A. Abuse of Discretion

We lack jurisdiction to review the denial of a petition for cancellation of removal under 8 U.S.C. § 1229b. 8 U.S.C. § 1252(a)(2)(B)(i); Zacarias-Velasquez v. Mukasey, 509 F.3d 429, 434 (8th Cir.2007) (identifying cancellation of removal under § 1229b as a form of discretionary relief shielded from our review). 5 However, Vargas does not ask us to review the BIA’s denial of discretionary relief under § 1229b. Rather, his petition “simply asks us to review the BIA’s refusal to reopen a case which, if it had been reopened, would have resulted in the Attorney General deciding whether to grant a form of discretionary relief.” Guerra-Soto v. Ashcroft, 397 F.3d 637, 640 (8th Cir.2005). The jurisdiction-stripping provisions of § 1252(a)(2)(B) do not generally apply to the BIA’s denial of a petition to reopen. Id. In fact, “[s]ection 1252(a)(2)(B)® would have prohibited our review only if the case had been reopened, and discretionary relief had actually been denied. This case never got that far, and thus we have jurisdiction to review the BIA’s decision for abuse of discretion.” Id.
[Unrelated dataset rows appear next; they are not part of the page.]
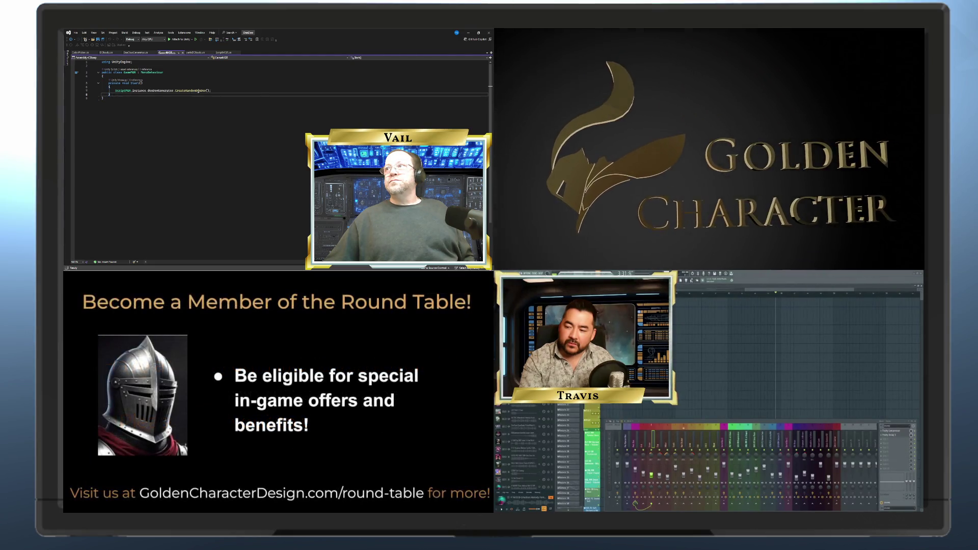
{"action": "left_click", "coordinate": [170, 87]}
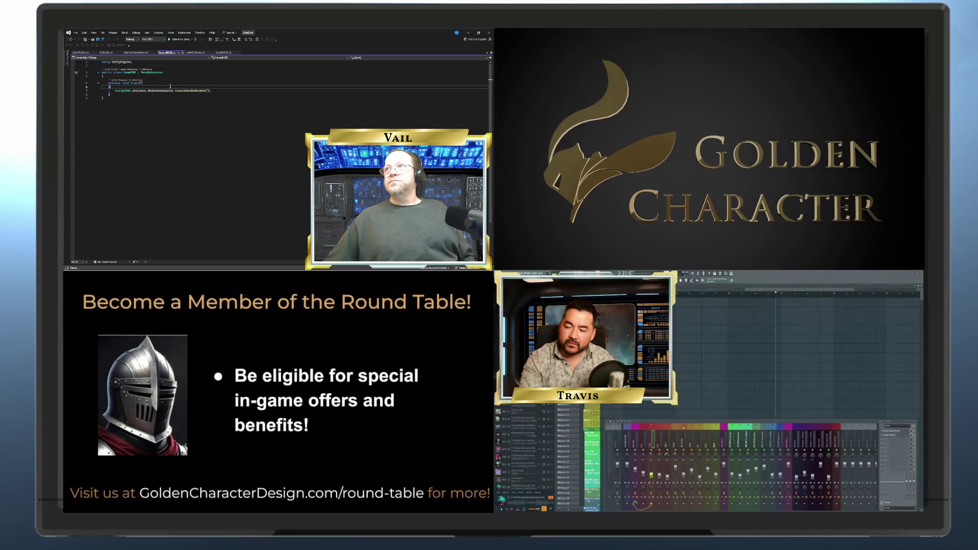
{"action": "left_click", "coordinate": [212, 91]}
{"action": "left_click", "coordinate": [150, 98]}
{"action": "left_click", "coordinate": [144, 95]}
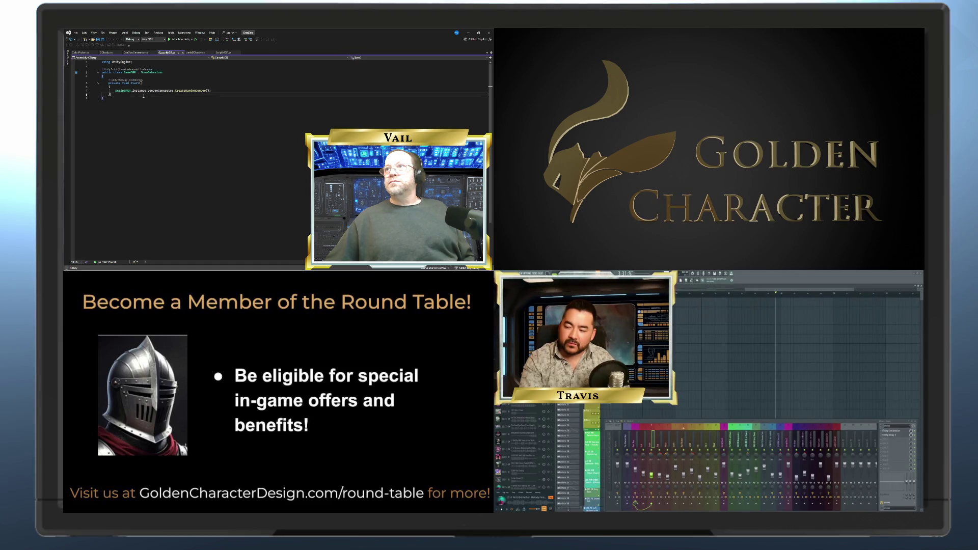
{"action": "left_click", "coordinate": [139, 86]}
{"action": "left_click", "coordinate": [141, 97]}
As we have previously stated:

The [jurisdiction-stripping] statute applies to decisions “the authority for which is specified under this subchapter to be in the discretion of the Attorney General.” (emphasis added). The discretion to grant or deny motions to reopen or reconsider is conferred by the Attorney General’s regulations, not by statute. See 8 C.F.R. § 1003.2. Thus, we have continued our long-standing practice of reviewing the denial of motions to reopen for abuse of the BIA’s discretion.
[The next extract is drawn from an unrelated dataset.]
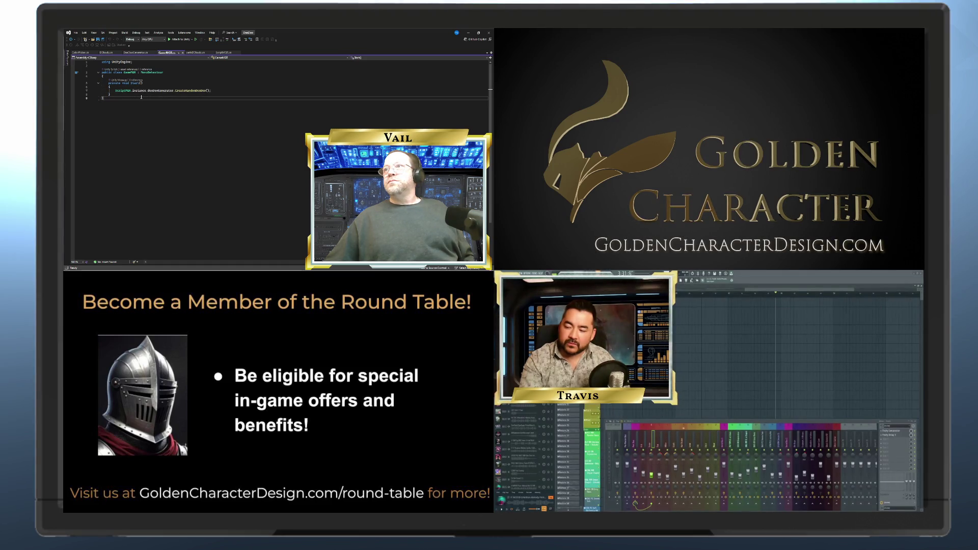
{"action": "left_click", "coordinate": [141, 95]}
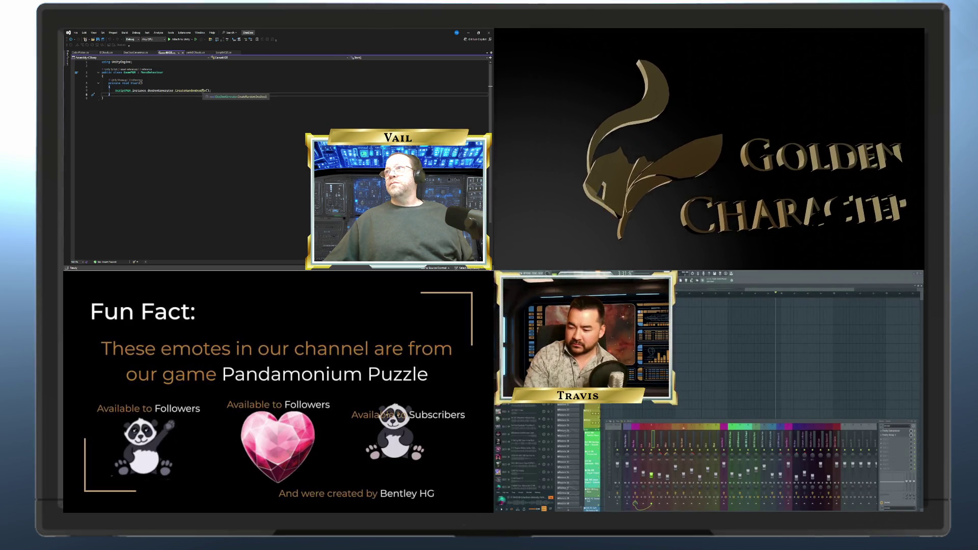
{"action": "left_click", "coordinate": [134, 53]}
Miah v. Mukasey, 519 F.3d 784, 789 n. 1 (8th Cir.2008) (quoting 8 U.S.C. § 1252(a)(2)(B)(ii)).

The BIA, however, has already once considered Vargas’s initial request for relief on grounds of exceptional and extremely unusual hardship. But, contrary to the Government’s argument, Vargas does not ask us to review that underlying decision. Even if we were to conclude that we do not have jurisdiction to consider a motion to reopen where an initial, unreviewable determination has been made, see Zacarias-Velasquez, 509 F.3d at 434, Infanzon v. Ashcroft, 386 F.3d 1359, 1361-62 (10th Cir.2004), that is not the case before us. Here, “the evidence submitted addresses a hardship ground so distinct from that considered previously as to make the motion to reopen a request for new relief, rather than a reconsideration of a prior denial.” Fernandez v. Gonzales, 439 F.3d 592, 602-03 (9th Cir.2006). Although the new evidence also goes to establishing hardship, it is not merely cumulative evidence prompting a re-evaluation of the relief already sought; rather, the new evidence provides a completely new basis for seeking cancellation of removal. 6 Accord *391 ingly, we have jurisdiction to review the BIA’s refusal to grant Vargas’s motion to remand, and we do so for abuse of discretion. See Guerra-Soto, 397 F.3d at 640.

“The [BIA] has discretion to deny a motion to reopen even if the party moving has made out a prima facie case for relief.” 8 C.F.R. § 1003.2(a).